- Born: 1620 Cefn-y-braich, Llansilin, Denbighshire, Wales
- Died: 1680 (aged 59–60) Cefn-y-braich, Llansilin, Denbighshire, Wales
- Occupation: Antiquary
- Parent: Lewis Maurice (father)

= William Maurice (antiquary) =

Welsh collector and transcriber

 William Maurice (1620–1680) was a well-known seventeenth-century collector and transcriber of Welsh manuscripts and books from Denbighshire, Wales.

==Early life ==
Maurice was born around 1620 in the small community of Cefn-y-Braich in the parish of Llansilin in the historic county of Denbighshire in Wales. He owned land and lived most of his life in the area.

== Mid life ==

Maurice collected Welsh literature. He had so many books and manuscripts that he built a three-storey library near his home in Cefn-y-Braich called "the Study" in which to store them. He spent much of his time there. His collection of books was a fac simile of Friar Baeon's Study, because his library was similar to Roger Bacon's books and manuscripts. Maurice was associated with the antiquary Robert Vaughan in the collecting and maintaining of these ancient Welsh manuscripts and books that ultimately became a collection of the Hengwrt-Peniarth library, an important part of the National Library of Wales.

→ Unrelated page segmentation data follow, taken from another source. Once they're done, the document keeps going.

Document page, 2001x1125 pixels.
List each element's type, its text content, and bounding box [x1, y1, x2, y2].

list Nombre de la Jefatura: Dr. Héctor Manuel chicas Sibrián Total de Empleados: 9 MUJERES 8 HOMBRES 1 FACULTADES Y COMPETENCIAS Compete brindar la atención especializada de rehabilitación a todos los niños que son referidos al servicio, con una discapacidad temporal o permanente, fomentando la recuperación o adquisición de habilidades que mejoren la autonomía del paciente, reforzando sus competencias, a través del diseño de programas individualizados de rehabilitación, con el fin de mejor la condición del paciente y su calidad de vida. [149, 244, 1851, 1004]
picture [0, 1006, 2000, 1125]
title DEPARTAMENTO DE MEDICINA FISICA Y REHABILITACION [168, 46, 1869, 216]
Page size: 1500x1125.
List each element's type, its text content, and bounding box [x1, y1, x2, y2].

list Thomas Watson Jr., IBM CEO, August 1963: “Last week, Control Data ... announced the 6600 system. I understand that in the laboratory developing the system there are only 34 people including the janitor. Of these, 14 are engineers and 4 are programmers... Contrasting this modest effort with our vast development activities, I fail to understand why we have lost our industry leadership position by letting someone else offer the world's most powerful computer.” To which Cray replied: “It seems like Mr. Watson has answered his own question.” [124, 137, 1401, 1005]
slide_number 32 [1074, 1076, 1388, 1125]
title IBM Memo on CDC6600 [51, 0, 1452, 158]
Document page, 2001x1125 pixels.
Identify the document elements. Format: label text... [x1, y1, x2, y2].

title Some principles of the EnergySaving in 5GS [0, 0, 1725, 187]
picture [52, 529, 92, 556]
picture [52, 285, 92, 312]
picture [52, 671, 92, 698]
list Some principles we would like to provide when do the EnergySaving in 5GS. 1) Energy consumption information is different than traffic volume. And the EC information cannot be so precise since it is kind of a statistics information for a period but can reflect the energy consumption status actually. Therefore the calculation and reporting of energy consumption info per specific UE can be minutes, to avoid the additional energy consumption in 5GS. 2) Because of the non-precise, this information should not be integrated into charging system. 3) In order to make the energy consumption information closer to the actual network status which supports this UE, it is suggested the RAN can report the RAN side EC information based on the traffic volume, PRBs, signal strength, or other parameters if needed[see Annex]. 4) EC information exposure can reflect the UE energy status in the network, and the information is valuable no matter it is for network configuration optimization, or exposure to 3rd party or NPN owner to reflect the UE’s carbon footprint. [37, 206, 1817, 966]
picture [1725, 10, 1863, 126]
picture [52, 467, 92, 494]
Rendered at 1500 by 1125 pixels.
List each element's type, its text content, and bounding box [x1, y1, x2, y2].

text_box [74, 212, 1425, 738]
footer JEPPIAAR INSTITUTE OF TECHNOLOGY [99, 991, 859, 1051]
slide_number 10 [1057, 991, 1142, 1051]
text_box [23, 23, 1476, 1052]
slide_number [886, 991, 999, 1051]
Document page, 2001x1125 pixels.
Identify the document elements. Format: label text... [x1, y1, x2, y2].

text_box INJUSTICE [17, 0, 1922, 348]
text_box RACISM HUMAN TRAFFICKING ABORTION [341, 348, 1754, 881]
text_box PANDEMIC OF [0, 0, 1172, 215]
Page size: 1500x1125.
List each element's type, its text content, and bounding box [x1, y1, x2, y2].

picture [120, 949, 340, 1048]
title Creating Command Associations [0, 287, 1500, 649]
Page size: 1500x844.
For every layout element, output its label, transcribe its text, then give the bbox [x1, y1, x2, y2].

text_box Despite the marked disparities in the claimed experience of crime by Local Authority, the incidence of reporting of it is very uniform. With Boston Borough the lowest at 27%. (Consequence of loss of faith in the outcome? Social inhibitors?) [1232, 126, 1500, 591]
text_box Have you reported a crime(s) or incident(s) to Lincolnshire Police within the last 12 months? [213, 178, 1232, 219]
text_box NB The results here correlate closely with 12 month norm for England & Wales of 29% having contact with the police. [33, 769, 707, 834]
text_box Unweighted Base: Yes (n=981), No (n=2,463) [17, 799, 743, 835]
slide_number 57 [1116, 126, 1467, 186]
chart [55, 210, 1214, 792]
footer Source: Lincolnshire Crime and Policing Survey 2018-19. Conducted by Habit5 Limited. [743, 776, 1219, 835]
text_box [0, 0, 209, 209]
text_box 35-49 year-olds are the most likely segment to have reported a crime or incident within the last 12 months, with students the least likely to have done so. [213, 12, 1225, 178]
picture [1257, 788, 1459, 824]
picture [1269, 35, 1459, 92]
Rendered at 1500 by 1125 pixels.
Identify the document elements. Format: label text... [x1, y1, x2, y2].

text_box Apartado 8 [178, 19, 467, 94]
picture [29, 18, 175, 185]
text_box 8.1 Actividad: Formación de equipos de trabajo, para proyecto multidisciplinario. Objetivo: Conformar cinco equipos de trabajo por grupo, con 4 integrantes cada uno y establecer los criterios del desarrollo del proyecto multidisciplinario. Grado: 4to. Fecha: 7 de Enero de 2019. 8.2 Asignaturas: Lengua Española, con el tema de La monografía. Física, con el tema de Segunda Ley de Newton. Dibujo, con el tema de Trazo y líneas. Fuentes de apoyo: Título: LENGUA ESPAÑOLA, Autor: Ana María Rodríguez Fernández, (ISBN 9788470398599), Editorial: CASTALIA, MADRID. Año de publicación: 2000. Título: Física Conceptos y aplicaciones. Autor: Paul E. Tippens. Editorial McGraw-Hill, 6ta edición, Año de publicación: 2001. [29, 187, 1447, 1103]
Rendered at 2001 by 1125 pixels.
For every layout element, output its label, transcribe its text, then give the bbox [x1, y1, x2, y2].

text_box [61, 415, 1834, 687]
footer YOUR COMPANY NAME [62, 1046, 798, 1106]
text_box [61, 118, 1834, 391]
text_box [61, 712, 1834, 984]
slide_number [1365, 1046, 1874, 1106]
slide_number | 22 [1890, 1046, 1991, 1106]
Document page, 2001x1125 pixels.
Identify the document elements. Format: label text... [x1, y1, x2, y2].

Maurice cataloged the Hengwrt manuscript collection in 1658. Many manuscripts are in Maurice's own hand. (Note: "In some of his manuscripts he used a Welsh orthography peculiar to himself, and no manuscript was too precious for him to disfigure with his scrawl.")

== Genealogy ==

Maurice's father was Lewis Maurice, from the family line of Moeliwrch of Powys, Wales. He is descended maternally from the sister of Owain Glyndŵr. Maurice married Laetitia, a descendant of Glyndwr's opponent Henry Bolinbroke. Maurice had a daughter named Laetitia (also known as Anne), who inherited his estate and married David Williams of Glan Kynlleth. Maurice's third great-grandchild was John Stanley, 1st Baron Stanley of Alderley. His ninth great-grandchild is James Robert Bruce Ogilvy, founder of Luxury Briefing (a magazine about luxury items).

== Death ==
Maurice died around 1680.

== Works ==

Maurice wrote an historical account of the North Wales civil war, which was later reprinted in the journal Archaeologia Cambrensis. He edited and republished Humphrey Llwyd's historical manuscript Cronica Walliae that was previously published by David Powel's 1584 History of Cambria.